(Given information)

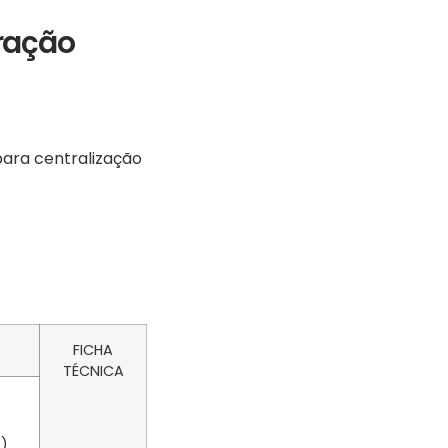
ração
para centralização
FICHA
TÉCNICA
)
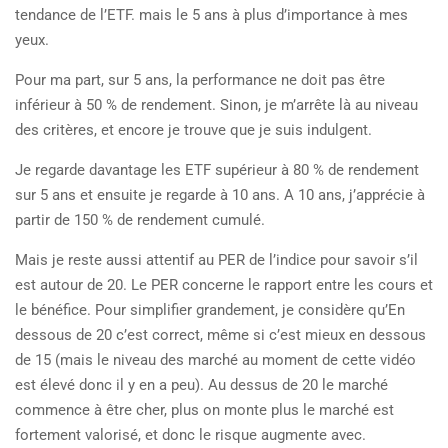
tendance de l’ETF. mais le 5 ans à plus d’importance à mes
yeux.
Pour ma part, sur 5 ans, la performance ne doit pas être
inférieur à 50 % de rendement. Sinon, je m’arrête là au niveau
des critères, et encore je trouve que je suis indulgent.
Je regarde davantage les ETF supérieur à 80 % de rendement
sur 5 ans et ensuite je regarde à 10 ans. A 10 ans, j’apprécie à
partir de 150 % de rendement cumulé.
Mais je reste aussi attentif au PER de l’indice pour savoir s’il
est autour de 20. Le PER concerne le rapport entre les cours et
le bénéfice. Pour simplifier grandement, je considère qu’En
dessous de 20 c’est correct, même si c’est mieux en dessous
de 15 (mais le niveau des marché au moment de cette vidéo
est élevé donc il y en a peu). Au dessus de 20 le marché
commence à être cher, plus on monte plus le marché est
fortement valorisé, et donc le risque augmente avec.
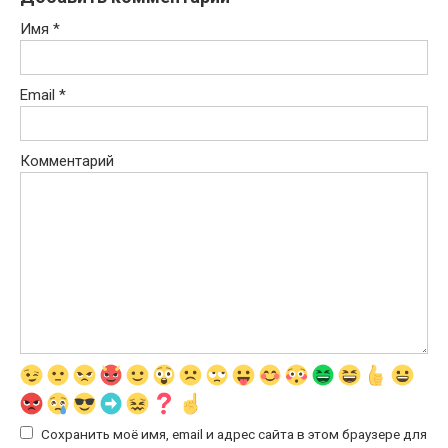
Имя
*
Email
*
Комментарий
Сохранить моё имя, email и адрес сайта в этом браузере для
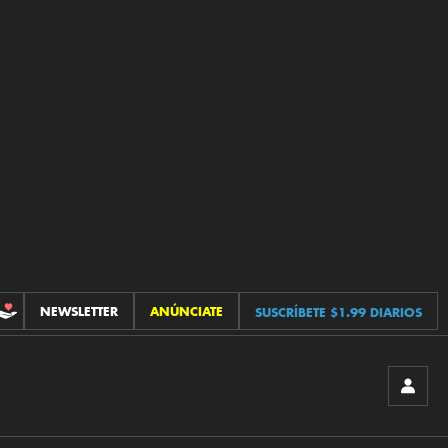
NEWSLETTER
ANÚNCIATE
SUSCRÍBETE $1.99 DIARIOS
CONTRIBUCIONES
INICIA
SESIÓ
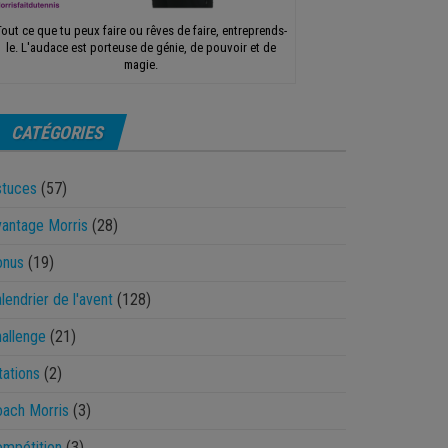
Tout ce que tu peux faire ou rêves de faire, entreprends-
le. L'audace est porteuse de génie, de pouvoir et de
magie.
CATÉGORIES
stuces
(57)
antage Morris
(28)
onus
(19)
lendrier de l'avent
(128)
allenge
(21)
tations
(2)
ach Morris
(3)
mpétition
(3)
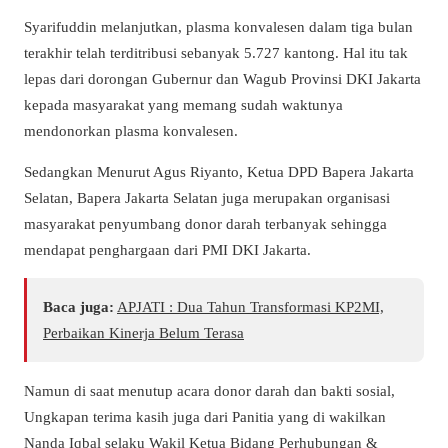
Syarifuddin melanjutkan, plasma konvalesen dalam tiga bulan
terakhir telah terditribusi sebanyak 5.727 kantong. Hal itu tak
lepas dari dorongan Gubernur dan Wagub Provinsi DKI Jakarta
kepada masyarakat yang memang sudah waktunya
mendonorkan plasma konvalesen.
Sedangkan Menurut Agus Riyanto, Ketua DPD Bapera Jakarta
Selatan, Bapera Jakarta Selatan juga merupakan organisasi
masyarakat penyumbang donor darah terbanyak sehingga
mendapat penghargaan dari PMI DKI Jakarta.
Baca juga:
APJATI : Dua Tahun Transformasi KP2MI,
Perbaikan Kinerja Belum Terasa
Namun di saat menutup acara donor darah dan bakti sosial,
Ungkapan terima kasih juga dari Panitia yang di wakilkan
Nanda Iqbal selaku Wakil Ketua Bidang Perhubungan &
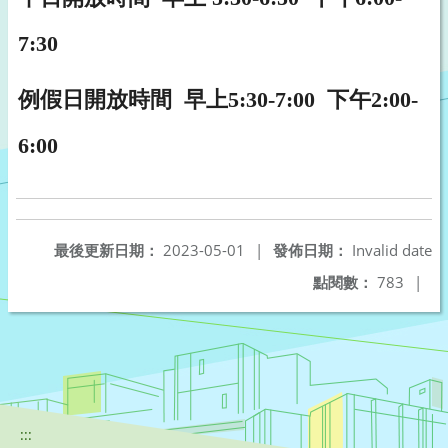
7:30
例假日開放時間 早上5:30-7:00 下午2:00-
6:00
最後更新日期：
2023-05-01
|
發佈日期：
Invalid date
點閱數：
783
|
:::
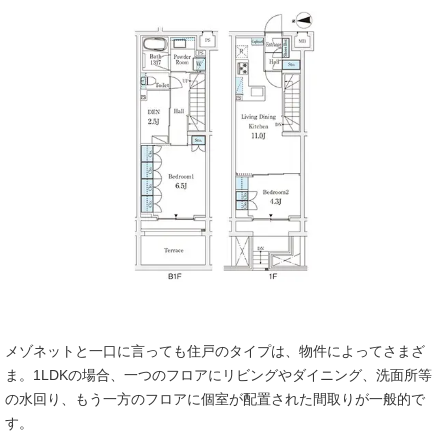
メゾネットと一口に言っても住戸のタイプは、物件によってさまざ
ま。1LDKの場合、一つのフロアにリビングやダイニング、洗面所等
の水回り、もう一方のフロアに個室が配置された間取りが一般的で
す。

(End Given information)

*Work instructions*:
State how many lines of the items above contain the string "plus", treating uppercase and lowercase as different. Reply with the number alone.

*Problem solution*:
2